An innovative electricity generation system for automotive and marine, powered by exhaust waste thermal energy to reduce fuel consumption
The Powerdriver project aimed to develop an innovative, environmentally friendly thermoelectric power generation system for automotive and marine applications that is powered by exhaust waste thermal energy to reduce fuel consumption.
The project further aimed to advance thermoelectric chemistry and structural understanding by creating highly innovative nano-structured, functionally graded and multi-layer TEG structured compounds targeting commercial competitiveness in waste heat energy recovery applications. The waste heat being used to produce electricity to power on-board applications in automotive and marine sectors.
Project end date
Finished – January 2014
- Overcome the limitations relating to the production of an automotive and marine power generation system by integrating cutting-edge nano-structured silicide and functionally graded telluride thermo-electric materials into a heat exchanger assembly that will enable electrical power to be generated from the exhaust system without affecting back-pressure or engine balance.
- Improve fuel efficiency for automotive and marine applications.
- Reduce emissions (CO2, nitrogen oxides, hydrocarbons, carbon monoxide and particulates).
- Silicide thermoelectric materials development produced p- and n-type materials via mechanical alloying, however, they demonstrated significant handling and processing difficulties. An alternate method produced an n-type material with a ZTmax of up to 1.4. Telluride thermoelectric materials development generated p-type GeTe with a ZTmax of 1.7 and two n-type compositions based on PbI2 doped PbTe with ZTmax values of 0.9 & 1.2.
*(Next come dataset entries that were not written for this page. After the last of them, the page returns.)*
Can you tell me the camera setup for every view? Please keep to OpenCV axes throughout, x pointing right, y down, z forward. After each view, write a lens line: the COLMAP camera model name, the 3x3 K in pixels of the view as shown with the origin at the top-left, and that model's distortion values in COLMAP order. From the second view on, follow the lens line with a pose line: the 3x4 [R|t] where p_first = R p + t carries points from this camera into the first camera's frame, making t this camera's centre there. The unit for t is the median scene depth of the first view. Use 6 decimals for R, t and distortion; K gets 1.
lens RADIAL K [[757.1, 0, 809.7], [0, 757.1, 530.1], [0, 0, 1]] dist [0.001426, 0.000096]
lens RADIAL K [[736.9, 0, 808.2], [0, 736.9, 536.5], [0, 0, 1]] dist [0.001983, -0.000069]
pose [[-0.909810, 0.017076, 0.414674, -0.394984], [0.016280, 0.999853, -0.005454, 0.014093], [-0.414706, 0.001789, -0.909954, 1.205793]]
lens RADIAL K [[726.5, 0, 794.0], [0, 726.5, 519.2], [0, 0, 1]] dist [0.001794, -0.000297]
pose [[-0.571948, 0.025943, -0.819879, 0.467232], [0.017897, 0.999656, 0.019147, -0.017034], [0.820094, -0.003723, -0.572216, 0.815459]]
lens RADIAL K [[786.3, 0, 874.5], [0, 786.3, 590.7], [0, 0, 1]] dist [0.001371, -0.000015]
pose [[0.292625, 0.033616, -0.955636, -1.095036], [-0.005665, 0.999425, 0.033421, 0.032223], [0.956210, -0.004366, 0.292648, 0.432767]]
- Two small device prototype thermoelectric modules were produced; one silicide based and the other lead telluride based. A third module based on bismuth telluride was also evaluated. Separate joining methods were developed for each module based on their calculated working temperatures.
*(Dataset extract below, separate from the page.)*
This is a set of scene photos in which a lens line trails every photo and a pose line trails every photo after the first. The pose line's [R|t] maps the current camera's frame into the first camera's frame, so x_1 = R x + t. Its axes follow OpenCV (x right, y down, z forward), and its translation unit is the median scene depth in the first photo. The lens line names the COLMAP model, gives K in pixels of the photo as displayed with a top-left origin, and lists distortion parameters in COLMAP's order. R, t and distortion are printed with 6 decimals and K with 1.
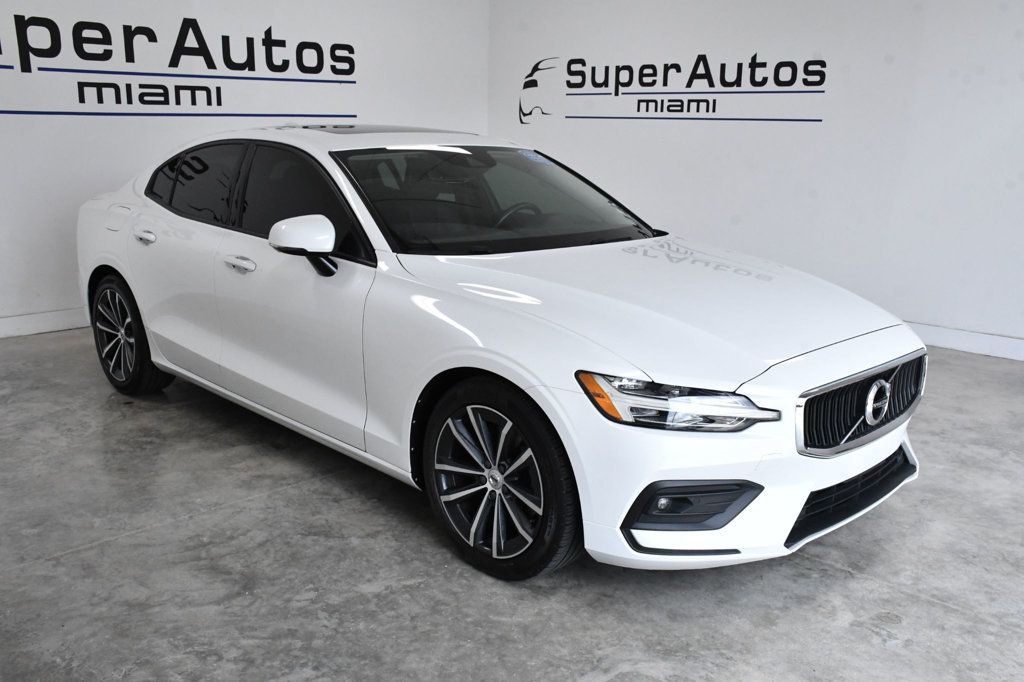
lens RADIAL K [[922.7, 0, 507.4], [0, 922.7, 330.5], [0, 0, 1]] dist [0.006597, 0.041548]
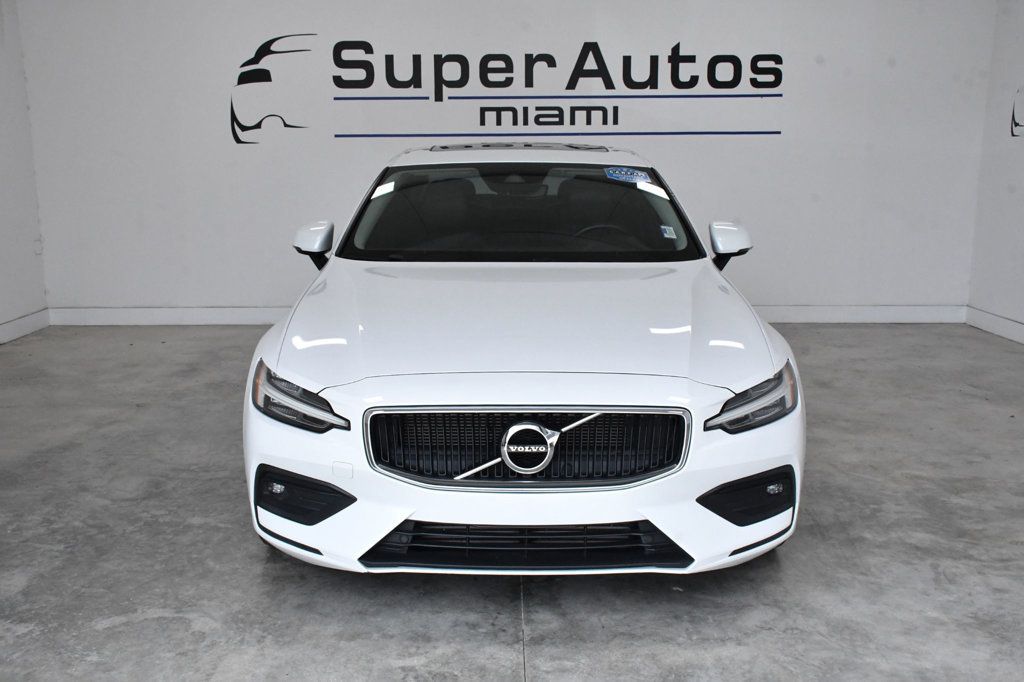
lens RADIAL K [[1053.4, 0, 496.4], [0, 1053.4, 328.5], [0, 0, 1]] dist [0.066175, 0.000000]
pose [[0.714450, 0.115874, -0.690025, 0.439526], [-0.147921, 0.988915, 0.012908, -0.019058], [0.683872, 0.092847, 0.723670, 0.097868]]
- A hot side air exhaust heat exchanger was designed and optimised so that the heat transfer was maximised without causing excessive exhaust back pressure, in order that the net fuel economy was positive. The predicted pressure drop was 21 mbar compared with 85 - 86 mbar for the final prototype and the predicted efficiency was 60% compared to the test efficiency of 48 – 50%. Complimentary cold side cooling plates were designed, built and tested. At a flow rate of 10 l/min the predicted pressure drop was 115 mbar compared with 140 mbar for the actual full prototype.
- The associated thermoelectric generator was built using solely commercially sourced bismuth telluride thermoelectric modules rather than the silicide/telluride hybrid originally designed because of joining problems experienced in the assembly of the silicide modules. An integrated automotive system based on parallel plate design was mounted onto a fully instrumented hot air test-rig to simulate the exhaust of a 2 litre gasoline car.
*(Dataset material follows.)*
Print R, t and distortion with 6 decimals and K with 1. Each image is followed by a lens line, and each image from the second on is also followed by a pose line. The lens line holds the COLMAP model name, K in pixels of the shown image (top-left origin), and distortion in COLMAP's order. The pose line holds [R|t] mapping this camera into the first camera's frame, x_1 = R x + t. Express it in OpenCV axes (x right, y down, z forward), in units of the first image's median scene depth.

- For the Rolls-Royce and Halyard marine application a multi-layer parallel plate design concept based on the passenger car application was used. For the Rolls–Royce application the predicted power output was 14.0 - 27.7 kW (silicide only) and 14.6 – 31.5 kW (hybrid). For the Halyard application the corresponding figures were 2.7 – 4.9 kW and 2.9 – 5.7 kW.
- A single patent application has resulted in relation to an approach to overcome the stress related issues and to provide potential for simplifying the number of components.